Dataset entries
[Start of section]

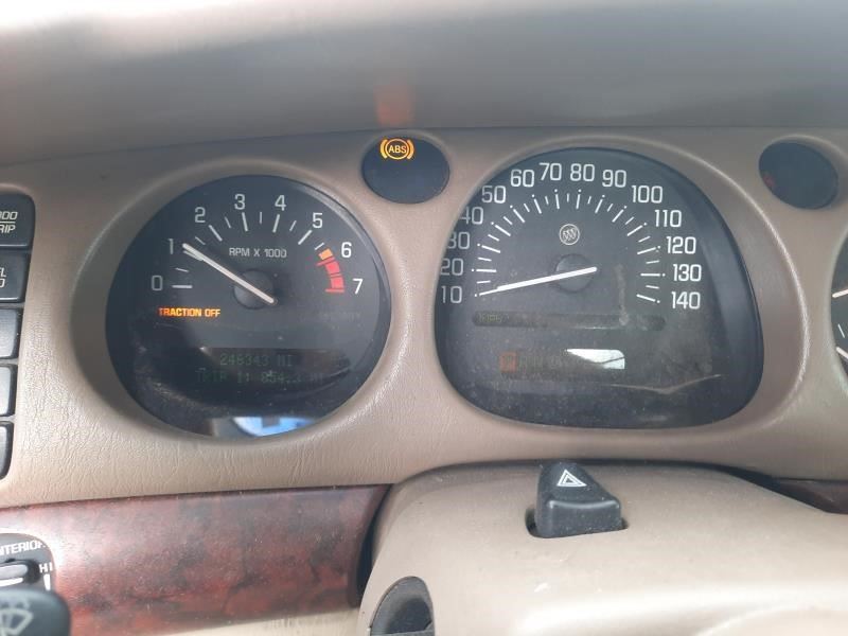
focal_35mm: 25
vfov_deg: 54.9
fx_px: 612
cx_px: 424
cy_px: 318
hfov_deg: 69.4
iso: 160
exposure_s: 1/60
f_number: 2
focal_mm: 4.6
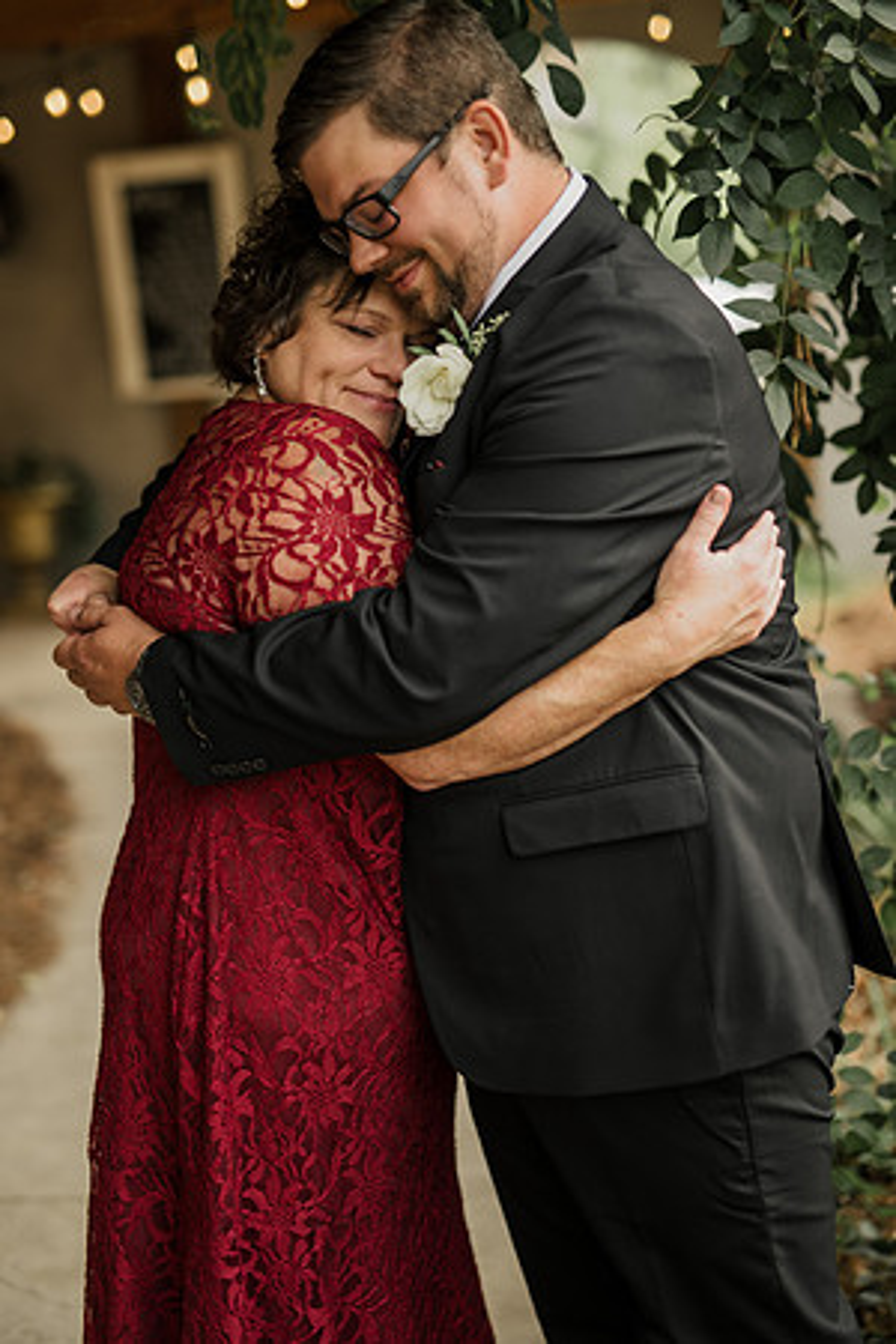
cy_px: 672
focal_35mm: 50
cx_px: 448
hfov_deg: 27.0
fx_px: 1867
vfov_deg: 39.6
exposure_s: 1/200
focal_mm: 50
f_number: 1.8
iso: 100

[End of section]

* [YOUR OBJECTIVE]: Print out each record exactly as shown, but keep the pictures out.

* [EXERCISE RESULT]:
focal_35mm: 25
vfov_deg: 54.9
fx_px: 612
cx_px: 424
cy_px: 318
hfov_deg: 69.4
iso: 160
exposure_s: 1/60
f_number: 2
focal_mm: 4.6
cy_px: 672
focal_35mm: 50
cx_px: 448
hfov_deg: 27.0
fx_px: 1867
vfov_deg: 39.6
exposure_s: 1/200
focal_mm: 50
f_number: 1.8
iso: 100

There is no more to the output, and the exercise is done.